03 July 2008
The First 4th of July
Only two people signed the Declaration of Independence on July 4th, John Hancock and Charles Thomson. Most of the rest signed on August 2, but the last signature wasn't added until 5 years later.
Have you ever wondered what happened to the 56 men who signed the Declaration of Independence?
Four of the signers were captured by the British as traitors, and at least two tortured. Twelve had their homes ransacked and burned. Two lost their sons serving in the Revolutionary Army, another had two sons captured.
Nine of the 56 fought and died from wounds or hardships of the Revolutionary War.
Twenty-four were lawyers and jurists. Eleven were merchants, nine were farmers and large plantation owners, men of means, well-educated. But they signed the Declaration of Independence knowing full well that the penalty would be death if they were captured.
Carter Braxton of Virginia, a wealthy planter and trader, saw his ships swept from the seas by the British Navy. He sold his home and properties to pay his debts, and died in rags.
Thomas McKeam was so hounded by the British that he was forced to move his family almost constantly. He served in the Congress without pay, and his family was kept in hiding. His possessions were taken from him, and poverty was his reward.
Vandals or soldiers looted the properties of Eillery, Hall, Clymer, Walton, Gwinnett, Heyward, Ruttledge, and Middleton. At the battle of Yorktown, Thomas Nelson, Jr., noted that the British General Cornwallis had taken over the Nelson home for his headquarters. He quietly urged General George Washington to open fire. The home was destroyed, and Nelson died bankrupt.
Francis Lewis had his home and properties destroyed. The enemy jailed his wife, and she died within a few months.
John Hart was driven from his wife's bedside as she was dying. Their 13 children fled for their lives. His fields and his gristmill were laid to waste. For more than a year he lived in forests and caves, returning home to find his wife dead and his children vanished.
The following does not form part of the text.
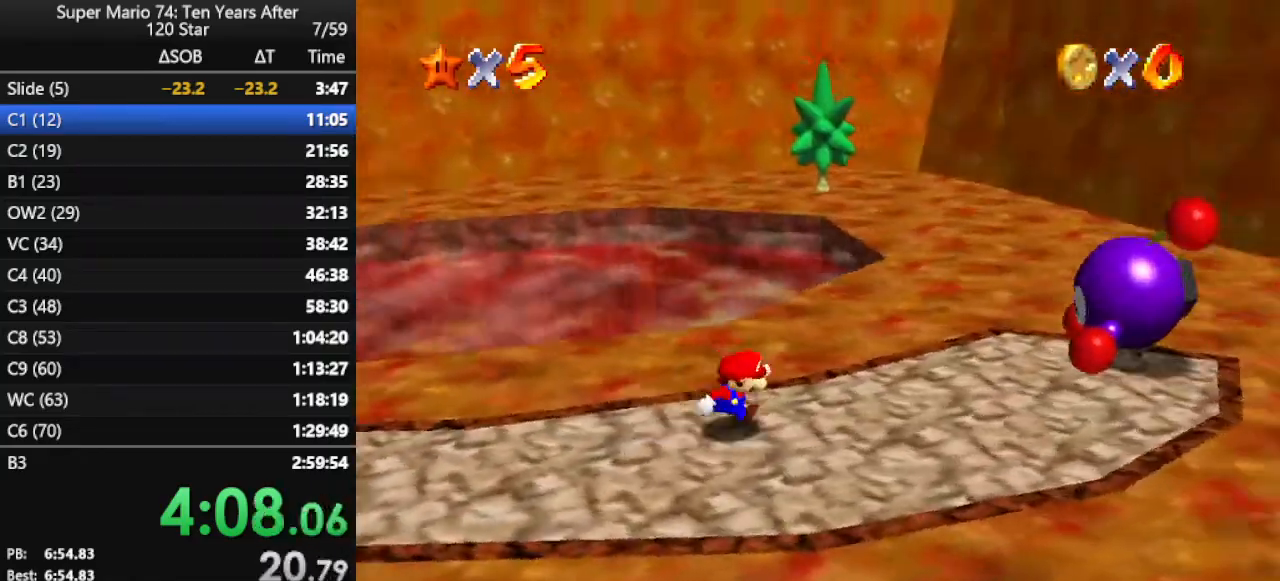
{"buttons": [], "left_stick": "center", "events": [[433, "left_stick", "center"]]}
A few weeks later he died from exhaustion and a broken heart. Morris and Livingston suffered similar fates.
Such were the stories and sacrifices of the American Revolution. These were not wild-eyed, rabble-rousing ruffians. They were soft-spoken men of means and education. They had security, but they valued liberty more. Standing tall, straight, and unwavering, they pledged: "For the support of this declaration, with firm reliance on the protection of the divine providence, we mutually pledge to each other, our lives, our fortunes, and our sacred honor."
They gave you and me a free and independent America. The history books never told us a lot of what happened in the Revolutionary War. Our forefathers didn't just fight the British. They were British subjects at that time, and they fought their own government! Some of us take these liberties so much for granted...and we shouldn't.
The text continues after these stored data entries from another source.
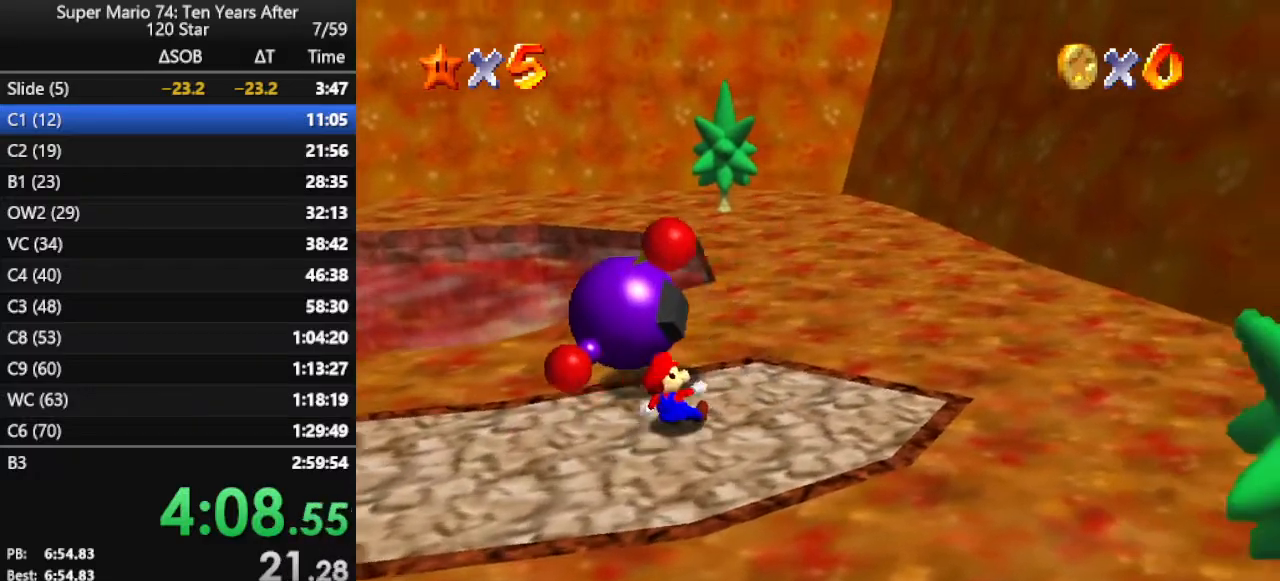
{"buttons": ["B"], "left_stick": "up-left", "events": [[200, "left_stick", "up-left"], [467, "B", "down"]]}
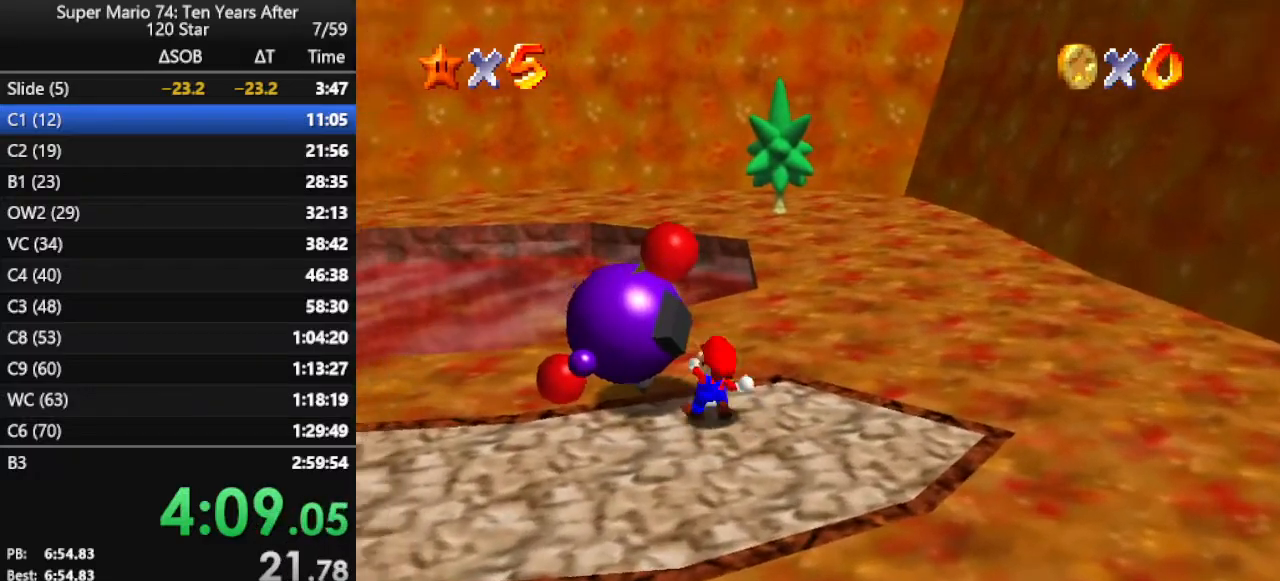
{"buttons": [], "left_stick": "up", "events": [[100, "B", "up"], [100, "left_stick", "center"], [200, "C_RIGHT", "down"], [233, "C_DOWN", "down"], [333, "C_DOWN", "up"], [333, "C_RIGHT", "up"], [400, "C_RIGHT", "down"], [433, "left_stick", "up"], [500, "C_RIGHT", "up"]]}
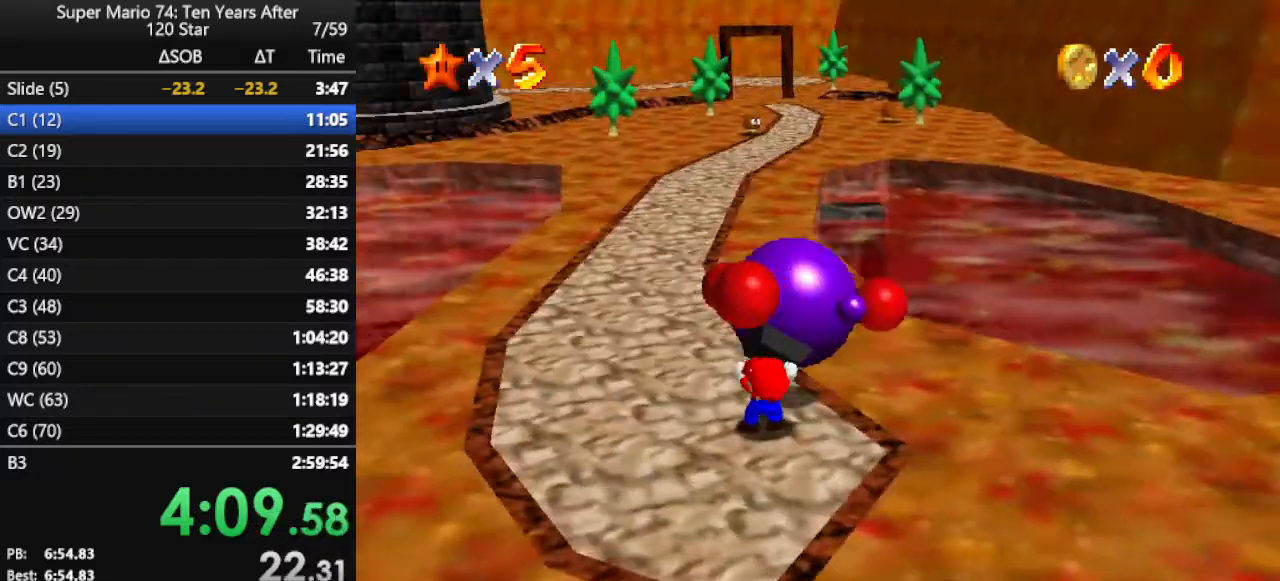
{"buttons": [], "left_stick": "up", "events": []}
So, let's take a few moments while enjoying our 4th of July holiday and silently appreciate these patriots and thank the God who moved them. It's not much to ask for the price they paid.
(*) I researched the above information the best I could; I feel confident that most is true or at least very close to the truth. I do not want to take away for the many Soldiers that have given the ultimate sacrifice for our freedom today, just to highlight those brave men that started this great democracy experiment.